> [What is needed]
Arrange every line of text from all the records below as a single numbered list, skipping blank lines. Leave the pictures out of your answer.

> [Input data]
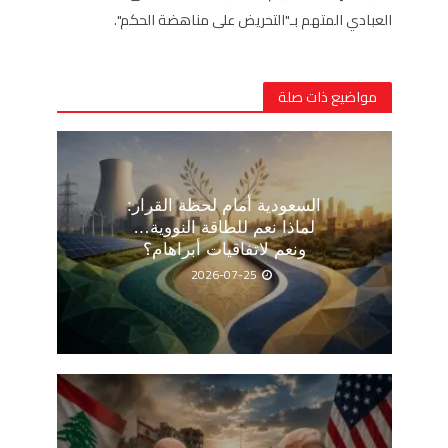
العبادي المتهم بـ"التحريض على مناهضة الحكم".
مواضيع ذات صلة
السعودية أمام لحظة القرار:
لماذا نعم للطاقة النووية…
ونعم لاتفاقيات أبراهام؟
2026-07-25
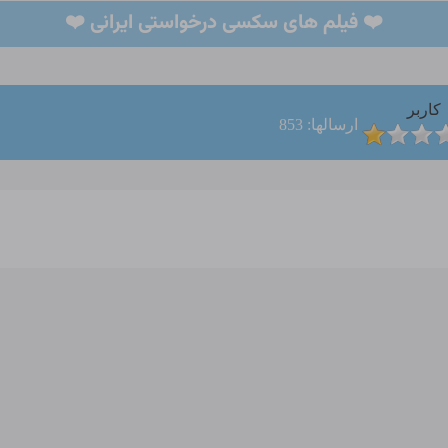
❤️ فیلم های سکسی درخواستی ایرانی ❤️
کاربر
ارسالها: 853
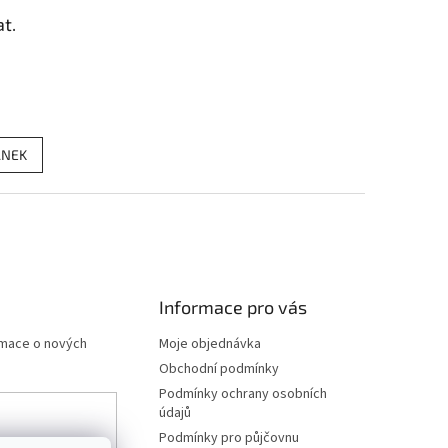
t.
ÁNEK
Informace pro vás
rmace o nových
Moje objednávka
Obchodní podmínky
Podmínky ochrany osobních
údajů
Podmínky pro půjčovnu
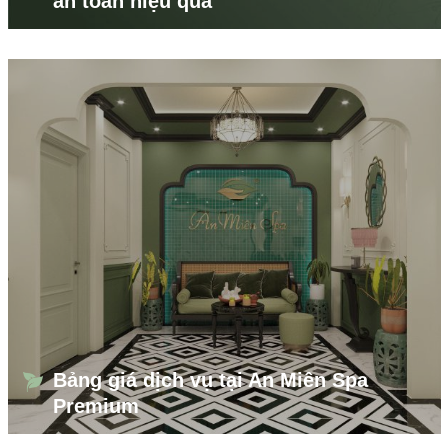
an toàn hiệu quả
Bảng giá dịch vụ tại An Miên Spa
Premium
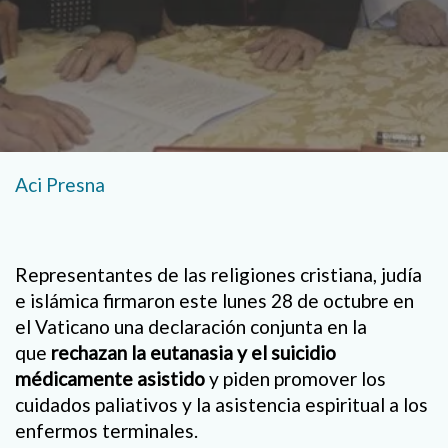
Aci Presna
Representantes de las religiones cristiana, judía
e islámica firmaron este lunes 28 de octubre en
el Vaticano una declaración conjunta en la
que
rechazan la eutanasia y el suicidio
médicamente asistido
y piden promover los
cuidados paliativos y la asistencia espiritual a los
enfermos terminales.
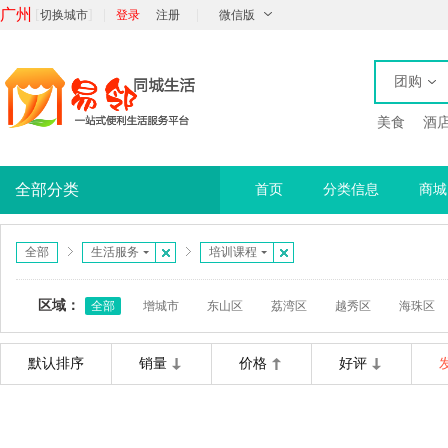
广州
[
]
|
|
切换城市
登录
注册
微信版
团购
美食
酒
全部分类
首页
分类信息
商城
全部
生活服务
培训课程
区域：
全部
增城市
东山区
荔湾区
越秀区
海珠区
默认排序
销量
价格
好评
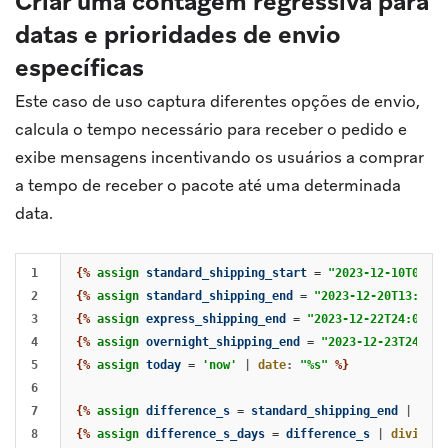
Criar uma contagem regressiva para
datas e prioridades de envio
específicas
Este caso de uso captura diferentes opções de envio,
calcula o tempo necessário para receber o pedido e
exibe mensagens incentivando os usuários a comprar
a tempo de receber o pacote até uma determinada
data.
1

{%
assign
standard_shipping_start
=
"2023-12-10T00:00
2

{%
assign
standard_shipping_end
=
"2023-12-20T13:00-0
3

{%
assign
express_shipping_end
=
"2023-12-22T24:00-05
4

{%
assign
overnight_shipping_end
=
"2023-12-23T24:00-
5

{%
assign
today
=
'now'
|
date
:
"%s"
%}
6

7

{%
assign
difference_s
=
standard_shipping_end
|
minu
8

{%
assign
difference_s_days
=
difference_s
|
divided_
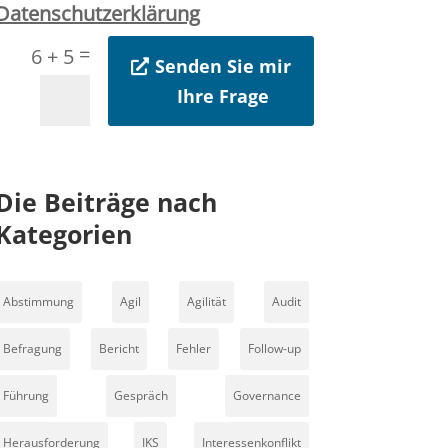
Datenschutzerklärung
=
6 + 5
Senden Sie mir
Ihre Frage
Die Beiträge nach
Kategorien
Abstimmung
Agil
Agilität
Audit
Befragung
Bericht
Fehler
Follow-up
Führung
Gespräch
Governance
Herausforderung
IKS
Interessenkonflikt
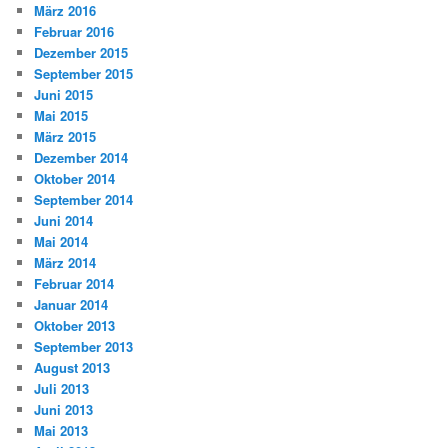
März 2016
Februar 2016
Dezember 2015
September 2015
Juni 2015
Mai 2015
März 2015
Dezember 2014
Oktober 2014
September 2014
Juni 2014
Mai 2014
März 2014
Februar 2014
Januar 2014
Oktober 2013
September 2013
August 2013
Juli 2013
Juni 2013
Mai 2013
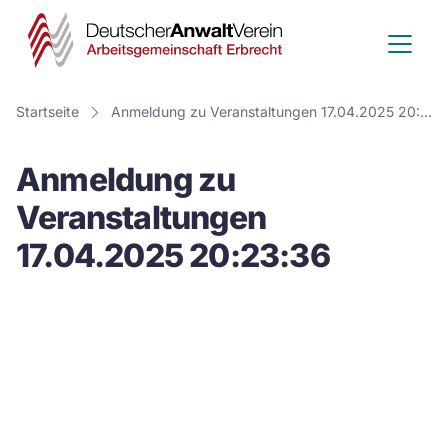
Deutscher
Anwalt
Verein
Startseite
Anmeldung zu Veranstaltungen 17.04.2025 20:23:36
-
Anmeldung zu
Arbeitsge
Veranstaltungen
Erbrecht
17.04.2025 20:23:36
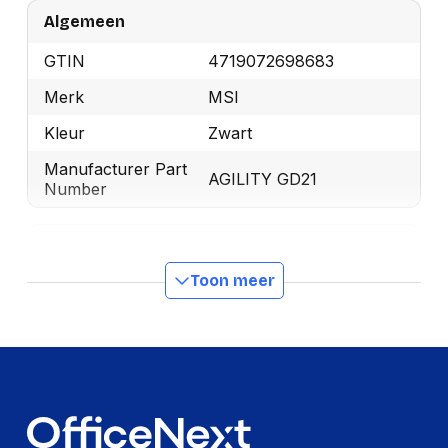
Algemeen
GTIN
4719072698683
Merk
MSI
Kleur
Zwart
Manufacturer Part
AGILITY GD21
Number
Gewicht en omvang
Toon meer
Dikte
320 mm
Prestatie
Materiaal
Rubber
Polssteun
Nee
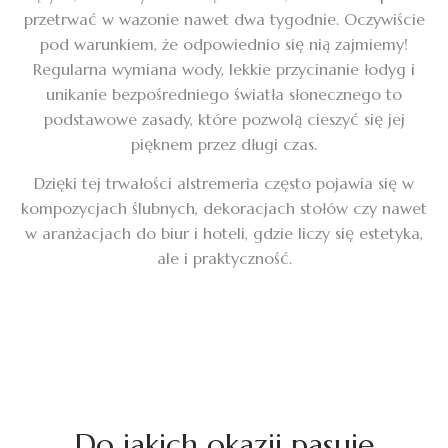
przetrwać w wazonie nawet dwa tygodnie. Oczywiście
pod warunkiem, że odpowiednio się nią zajmiemy!
Regularna wymiana wody, lekkie przycinanie łodyg i
unikanie bezpośredniego światła słonecznego to
podstawowe zasady, które pozwolą cieszyć się jej
pięknem przez długi czas.
Dzięki tej trwałości alstremeria często pojawia się w
kompozycjach ślubnych, dekoracjach stołów czy nawet
w aranżacjach do biur i hoteli, gdzie liczy się estetyka,
ale i praktyczność.
Do jakich okazji pasuje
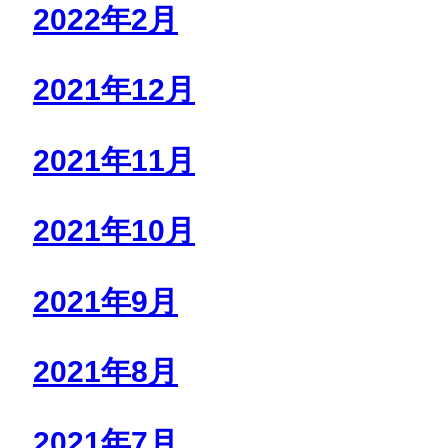
2022年2月
2021年12月
2021年11月
2021年10月
2021年9月
2021年8月
2021年7月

> [Your solution]
1. العبادي المتهم بـ"التحريض على مناهضة الحكم".
2. مواضيع ذات صلة
3. السعودية أمام لحظة القرار:
4. لماذا نعم للطاقة النووية…
5. ونعم لاتفاقيات أبراهام؟
6. 2026-07-25
7. ❤️ فیلم های سکسی درخواستی ایرانی ❤️
8. کاربر
9. ارسالها: 853
10. t.
11. ÁNEK
12. Informace pro vás
13. rmace o nových
14. Moje objednávka
15. Obchodní podmínky
16. Podmínky ochrany osobních
17. údajů
18. Podmínky pro půjčovnu
19. an toàn hiệu quả
20. Bảng giá dịch vụ tại An Miên Spa
21. Premium
22. Aci Presna
23. Representantes de las religiones cristiana, judía
24. e islámica firmaron este lunes 28 de octubre en
25. el Vaticano una declaración conjunta en la
26. que
27. rechazan la eutanasia y el suicidio
28. médicamente asistido
29. y piden promover los
30. cuidados paliativos y la asistencia espiritual a los
31. enfermos terminales.
32. 广州
33. [
34. ]
35. |
36. |
37. 切换城市
38. 登录
39. 注册
40. 微信版
41. 团购
42. 美食
43. 酒
44. 全部分类
45. 首页
46. 分类信息
47. 商城
48. 全部
49. 生活服务
50. 培训课程
51. 区域：
52. 全部
53. 增城市
54. 东山区
55. 荔湾区
56. 越秀区
57. 海珠区
58. 默认排序
59. 销量
60. 价格
61. 好评
62. Criar uma contagem regressiva para
63. datas e prioridades de envio
64. específicas
65. Este caso de uso captura diferentes opções de envio,
66. calcula o tempo necessário para receber o pedido e
67. exibe mensagens incentivando os usuários a comprar
68. a tempo de receber o pacote até uma determinada
69. data.
70. 1
71. {%
72. assign
73. standard_shipping_start
74. =
75. "2023-12-10T00:00
76. 2
77. {%
78. assign
79. standard_shipping_end
80. =
81. "2023-12-20T13:00-0
82. 3
83. {%
84. assign
85. express_shipping_end
86. =
87. "2023-12-22T24:00-05
88. 4
89. {%
90. assign
91. overnight_shipping_end
92. =
93. "2023-12-23T24:00-
94. 5
95. {%
96. assign
97. today
98. =
99. 'now'
100. |
101. date
102. :
103. "%s"
104. %}
105. 6
106. 7
107. {%
108. assign
109. difference_s
110. =
111. standard_shipping_end
112. |
113. minu
114. 8
115. {%
116. assign
117. difference_s_days
118. =
119. difference_s
120. |
121. divided_
122. Datenschutzerklärung
123. =
124. 6 + 5
125. Senden Sie mir
126. Ihre Frage
127. Die Beiträge nach
128. Kategorien
129. Abstimmung
130. Agil
131. Agilität
132. Audit
133. Befragung
134. Bericht
135. Fehler
136. Follow-up
137. Führung
138. Gespräch
139. Governance
140. Herausforderung
141. IKS
142. Interessenkonflikt
143. März 2016
144. Februar 2016
145. Dezember 2015
146. September 2015
147. Juni 2015
148. Mai 2015
149. März 2015
150. Dezember 2014
151. Oktober 2014
152. September 2014
153. Juni 2014
154. Mai 2014
155. März 2014
156. Februar 2014
157. Januar 2014
158. Oktober 2013
159. September 2013
160. August 2013
161. Juli 2013
162. Juni 2013
163. Mai 2013
164. Deutscher
165. Anwalt
166. Verein
167. Startseite
168. Anmeldung zu Veranstaltungen 17.04.2025 20:23:36
169. -
170. Anmeldung zu
171. Arbeitsge
172. Veranstaltungen
173. Erbrecht
174. 17.04.2025 20:23:36
175. Algemeen
176. GTIN
177. 4719072698683
178. Merk
179. MSI
180. Kleur
181. Zwart
182. Manufacturer Part
183. AGILITY GD21
184. Number
185. Gewicht en omvang
186. Toon meer
187. Dikte
188. 320 mm
189. Prestatie
190. Materiaal
191. Rubber
192. Polssteun
193. Nee
194. przetrwać w wazonie nawet dwa tygodnie. Oczywiście
195. pod warunkiem, że odpowiednio się nią zajmiemy!
196. Regularna wymiana wody, lekkie przycinanie łodyg i
197. unikanie bezpośredniego światła słonecznego to
198. podstawowe zasady, które pozwolą cieszyć się jej
199. pięknem przez długi czas.
200. Dzięki tej trwałości alstremeria często pojawia się w
201. kompozycjach ślubnych, dekoracjach stołów czy nawet
202. w aranżacjach do biur i hoteli, gdzie liczy się estetyka,
203. ale i praktyczność.
204. Do jakich okazji pasuje
205. 2022年2月
206. 2021年12月
207. 2021年11月
208. 2021年10月
209. 2021年9月
210. 2021年8月
211. 2021年7月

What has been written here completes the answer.